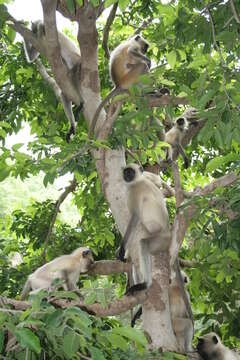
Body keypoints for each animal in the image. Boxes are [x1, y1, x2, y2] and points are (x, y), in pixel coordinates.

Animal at [117, 165, 171, 294]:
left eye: (131, 172)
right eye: (126, 172)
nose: (127, 176)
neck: (138, 181)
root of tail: (168, 230)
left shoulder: (133, 192)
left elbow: (134, 217)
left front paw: (122, 249)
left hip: (160, 238)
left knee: (143, 243)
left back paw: (145, 284)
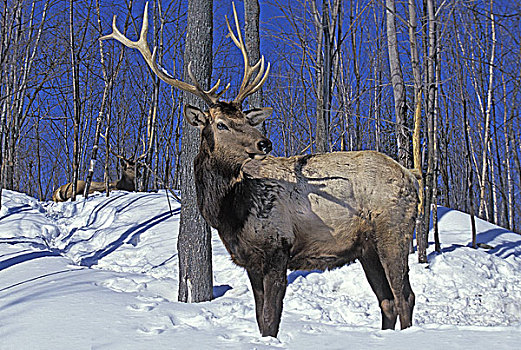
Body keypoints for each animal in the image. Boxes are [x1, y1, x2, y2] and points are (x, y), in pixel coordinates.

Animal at [101, 1, 418, 338]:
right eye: (221, 123)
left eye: (245, 118)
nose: (264, 142)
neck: (230, 213)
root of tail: (413, 179)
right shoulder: (250, 260)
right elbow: (259, 319)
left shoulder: (278, 250)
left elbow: (271, 319)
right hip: (366, 248)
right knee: (386, 300)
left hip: (394, 230)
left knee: (404, 296)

▶ **WORK TO BE COMPLETED**
What is needed is an exact copy of the lines from the start of the listing above through the line that holds "left elbow: (134, 217)", with the pictures left out.

▶ **RESPONSE FOR THIS EXERCISE**
Body keypoints for each animal in the image. Boxes are [x1, y1, x2, y2] and points are (x, y), in pixel coordinates.

Animal at [117, 165, 171, 294]:
left eye: (131, 172)
right eye: (126, 172)
nose: (127, 176)
neck: (138, 181)
root of tail: (168, 230)
left shoulder: (133, 192)
left elbow: (134, 217)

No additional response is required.